__READING TEXT__.
§ §

U-Boot Concept Tree Proposal

Neil Armstrong neil.armstrong at linaro.org
Thu Jun 4 15:17:35 CEST 2026


Hi Simon,

On 6/3/26 07:06, Simon Glass wrote:
> Dear U-Boot Contributors,
> 
> I would like to introduce the U-Boot Concept tree along with a few thoughts
> on its role in U-Boot.
> 
> By way of background, I have been a contributor for about 15 years - around
> 10k commits and countless reviews. I have introduced many innovations into
> the project: e.g. sandbox, device tree, C test infrastructure, Binman,
> standard boot. Of course I could not have done any of this without the
> U-Boot community (nor would there be any point).
> 
> As the U-Boot project has matured, the demands for mainline stability and
> rigorous review have created a natural friction for landing complex,
> large-scale feature and refactoring series at the necessary pace. This
> structural reality, which has slowed the adoption of ambitious efforts like
> bootstd, VBE, xPL [1], and CI-connected hardware labs, is what the Concept
> tree is designed to alleviate.

The main issue to land complex large-scale feature and refactoring series is
mainly the lack of human highly qualified reviewers, proper shared project
infrastructure and funding for paid work. Not developers.

> 
> I strongly believe that projects must evolve in order to stay relevant in
> the long term. This includes code-refactoring, new features and subsystems,
> along with migration of old code to use them.  A look back at the U-Boot of
> 2010 shows how far the project has come. I don't think anyone would still
> be using U-Boot if it had not evolved.
> 
> I have set up a 'Concept' tree, a possible future for U-Boot, as a way to
> regain the old pace of innovation. This environment is a proving ground for
> new features where we maintain a lower bar for risk tolerance and
> completeness. We will accept partial and speculative features, provided the
> underlying code remains robust and of high quality, with the shared
> understanding that features may be dropped if they do not prove beneficial.

I'm clearly against having a separate official "U-Boot" fork tree, this will
only lead to confusion to users and contributors if it shares the same
mailing-list and name.

§ §

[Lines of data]
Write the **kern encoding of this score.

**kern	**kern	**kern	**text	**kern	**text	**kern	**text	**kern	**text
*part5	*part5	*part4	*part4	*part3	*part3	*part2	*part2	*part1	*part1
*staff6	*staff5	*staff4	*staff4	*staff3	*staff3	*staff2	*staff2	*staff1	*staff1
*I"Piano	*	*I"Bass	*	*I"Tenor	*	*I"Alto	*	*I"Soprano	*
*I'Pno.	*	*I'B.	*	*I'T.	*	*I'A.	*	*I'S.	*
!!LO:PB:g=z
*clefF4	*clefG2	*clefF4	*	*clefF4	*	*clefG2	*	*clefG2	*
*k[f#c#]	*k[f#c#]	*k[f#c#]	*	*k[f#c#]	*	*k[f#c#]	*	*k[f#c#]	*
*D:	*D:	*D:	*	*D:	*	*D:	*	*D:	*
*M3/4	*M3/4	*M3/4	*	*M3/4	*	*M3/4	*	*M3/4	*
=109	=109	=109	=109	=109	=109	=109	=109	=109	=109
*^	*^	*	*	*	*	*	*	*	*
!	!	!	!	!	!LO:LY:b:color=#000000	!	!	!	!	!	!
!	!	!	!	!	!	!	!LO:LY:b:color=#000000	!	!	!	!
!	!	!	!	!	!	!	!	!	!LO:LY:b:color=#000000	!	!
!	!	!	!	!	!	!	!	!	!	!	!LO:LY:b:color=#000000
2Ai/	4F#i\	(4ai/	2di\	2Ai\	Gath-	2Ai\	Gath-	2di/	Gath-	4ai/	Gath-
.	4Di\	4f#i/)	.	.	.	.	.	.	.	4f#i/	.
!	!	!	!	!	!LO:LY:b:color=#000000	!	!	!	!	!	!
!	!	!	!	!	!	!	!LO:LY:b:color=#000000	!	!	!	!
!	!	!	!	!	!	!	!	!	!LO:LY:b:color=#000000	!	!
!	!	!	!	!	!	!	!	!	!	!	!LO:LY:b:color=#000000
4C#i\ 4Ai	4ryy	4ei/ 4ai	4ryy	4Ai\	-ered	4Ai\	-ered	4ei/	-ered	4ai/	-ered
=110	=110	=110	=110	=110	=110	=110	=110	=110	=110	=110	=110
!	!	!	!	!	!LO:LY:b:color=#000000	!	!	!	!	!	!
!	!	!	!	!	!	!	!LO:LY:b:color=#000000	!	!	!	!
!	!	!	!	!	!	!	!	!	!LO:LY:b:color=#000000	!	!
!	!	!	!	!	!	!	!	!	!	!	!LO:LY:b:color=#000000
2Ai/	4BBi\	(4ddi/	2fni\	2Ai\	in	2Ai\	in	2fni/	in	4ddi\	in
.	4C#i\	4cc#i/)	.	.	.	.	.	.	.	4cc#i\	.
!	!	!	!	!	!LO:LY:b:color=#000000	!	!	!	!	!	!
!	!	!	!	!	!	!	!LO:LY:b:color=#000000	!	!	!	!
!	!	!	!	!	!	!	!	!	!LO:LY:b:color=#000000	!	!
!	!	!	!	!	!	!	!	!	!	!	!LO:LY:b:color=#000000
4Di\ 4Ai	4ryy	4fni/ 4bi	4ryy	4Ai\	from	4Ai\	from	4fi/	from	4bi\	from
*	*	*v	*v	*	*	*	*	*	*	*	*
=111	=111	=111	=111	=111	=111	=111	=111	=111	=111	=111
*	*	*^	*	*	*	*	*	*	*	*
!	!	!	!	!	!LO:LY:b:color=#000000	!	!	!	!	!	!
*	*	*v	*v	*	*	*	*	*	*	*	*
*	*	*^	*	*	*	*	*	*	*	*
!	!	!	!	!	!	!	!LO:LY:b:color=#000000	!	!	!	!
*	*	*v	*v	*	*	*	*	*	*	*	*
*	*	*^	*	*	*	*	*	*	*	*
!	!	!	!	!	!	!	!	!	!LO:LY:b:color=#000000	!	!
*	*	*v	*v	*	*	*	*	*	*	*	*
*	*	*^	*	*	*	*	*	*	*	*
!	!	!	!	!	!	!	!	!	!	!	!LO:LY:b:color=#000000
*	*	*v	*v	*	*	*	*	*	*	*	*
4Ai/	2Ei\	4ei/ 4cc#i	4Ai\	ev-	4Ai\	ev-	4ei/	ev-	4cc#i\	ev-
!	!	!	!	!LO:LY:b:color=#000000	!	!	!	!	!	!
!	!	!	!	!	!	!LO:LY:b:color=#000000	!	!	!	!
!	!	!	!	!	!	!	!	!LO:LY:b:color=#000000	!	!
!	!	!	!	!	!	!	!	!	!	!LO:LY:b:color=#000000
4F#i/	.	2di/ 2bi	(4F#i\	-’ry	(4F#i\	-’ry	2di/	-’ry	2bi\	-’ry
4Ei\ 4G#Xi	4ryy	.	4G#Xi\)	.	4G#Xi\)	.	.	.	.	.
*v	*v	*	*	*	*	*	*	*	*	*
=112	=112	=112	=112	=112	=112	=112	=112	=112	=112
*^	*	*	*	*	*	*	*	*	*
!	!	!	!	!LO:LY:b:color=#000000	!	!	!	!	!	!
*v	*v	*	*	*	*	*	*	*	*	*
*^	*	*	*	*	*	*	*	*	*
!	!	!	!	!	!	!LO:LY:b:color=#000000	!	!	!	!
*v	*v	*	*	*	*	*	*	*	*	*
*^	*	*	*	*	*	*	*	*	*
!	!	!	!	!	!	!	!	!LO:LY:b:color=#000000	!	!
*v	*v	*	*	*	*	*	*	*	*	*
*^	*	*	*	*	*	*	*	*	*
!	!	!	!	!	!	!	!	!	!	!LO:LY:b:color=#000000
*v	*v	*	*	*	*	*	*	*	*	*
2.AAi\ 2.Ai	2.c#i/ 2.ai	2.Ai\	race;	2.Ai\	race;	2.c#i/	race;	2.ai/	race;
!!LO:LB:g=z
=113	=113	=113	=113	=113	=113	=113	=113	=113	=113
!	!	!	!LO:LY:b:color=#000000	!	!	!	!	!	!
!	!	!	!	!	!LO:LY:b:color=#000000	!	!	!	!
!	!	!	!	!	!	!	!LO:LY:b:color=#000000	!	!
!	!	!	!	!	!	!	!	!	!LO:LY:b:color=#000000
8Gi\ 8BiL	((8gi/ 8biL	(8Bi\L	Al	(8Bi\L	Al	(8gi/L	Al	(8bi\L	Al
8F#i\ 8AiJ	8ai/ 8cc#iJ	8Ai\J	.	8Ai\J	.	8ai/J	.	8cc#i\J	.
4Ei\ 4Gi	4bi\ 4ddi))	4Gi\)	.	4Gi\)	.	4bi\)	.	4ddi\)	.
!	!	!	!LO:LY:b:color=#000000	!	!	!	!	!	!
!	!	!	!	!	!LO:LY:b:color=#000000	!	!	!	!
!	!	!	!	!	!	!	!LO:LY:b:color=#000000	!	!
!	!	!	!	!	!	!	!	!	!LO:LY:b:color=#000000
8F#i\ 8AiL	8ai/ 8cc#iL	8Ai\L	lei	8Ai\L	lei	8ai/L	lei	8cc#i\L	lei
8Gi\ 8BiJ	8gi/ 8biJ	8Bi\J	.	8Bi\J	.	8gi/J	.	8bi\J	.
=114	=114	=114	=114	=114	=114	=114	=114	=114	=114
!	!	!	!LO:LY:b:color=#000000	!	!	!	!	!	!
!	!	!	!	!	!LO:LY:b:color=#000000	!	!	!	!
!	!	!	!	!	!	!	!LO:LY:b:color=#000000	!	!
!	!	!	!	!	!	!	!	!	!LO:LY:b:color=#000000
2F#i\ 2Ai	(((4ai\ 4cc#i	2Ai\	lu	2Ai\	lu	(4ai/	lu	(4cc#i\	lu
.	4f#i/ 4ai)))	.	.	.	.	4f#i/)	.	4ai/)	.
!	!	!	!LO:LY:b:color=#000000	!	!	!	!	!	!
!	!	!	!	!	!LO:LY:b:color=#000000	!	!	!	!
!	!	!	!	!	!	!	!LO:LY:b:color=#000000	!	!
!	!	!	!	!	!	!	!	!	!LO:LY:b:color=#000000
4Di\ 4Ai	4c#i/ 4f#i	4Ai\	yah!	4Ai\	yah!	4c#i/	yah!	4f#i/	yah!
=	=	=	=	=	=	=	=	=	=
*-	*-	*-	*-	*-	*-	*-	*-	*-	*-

§ §

__REQUIREMENTS__.
a – Count how many lines of the entries contain the string "kern", matching uppercase and lowercase exactly. Reply with the number alone.
b – Continue the email about the U-Boot Concept tree from its last line.
The email about the U-Boot Concept tree has nothing to do with the entries.

__PER-TASK OUTPUTS__.
a – 2

b –
> 
> Another difference is AI. I believe that AI is the next step on from
> compilers, which also took a long time to produce good code and find
> acceptance. The Concept tree welcomes (and encourages) high-quality AI
> contributions and reviews. It accepts PRs and allows reviews on PRs or the
> mailing list. It relies 99% on automated tests (sandbox, QEMU and labs) so
> sets a high bar for testing. It uses a separate Gitlab instance for now and
> of course uses a separate mailing list and Patchwork project to avoid
> cluttering the main list. Concept runs an AI-powered cherry-picker so that
> it keeps up with mainline. In no sense is it operated as a fork.

I'm clearly against using AI for any of development or review work as it
can't be fully trusted and will monopolize precious reviewers time reviewing
AI code instead of reviewing legitimate contributions from individual and companies.

Using AI for CI testing and regression testing could help if it doesn't add
a burden for maintainers by reporting false positives.

> 
> Once features are landed and functional in Concept I hope that many will
> find their way to mainline, although inevitably some rework will be needed.

Still I don't understand your point, Linux or Zephyr can land very complex
features with a single tree, what make U-Boot different here ?

> 
> I recognise that introducing a new 'Concept' tree might initially cause
> confusion or concern. This is an invitation to work together to define its
> role. I welcome all feedback - positive or negative - here on the mailing
> list, privately, or on irc. Let’s discuss how this initiative can help
> U-Boot remain the defining firmware for the 2030s.

Our immediate priority is helping U-Boot establish the proper technical and
legal infrastructure to receive funding. Adding AI features, maintaining
separate forks, and managing competing domains only distracts us from the
critical task of switching off the dying Denx infrastructure.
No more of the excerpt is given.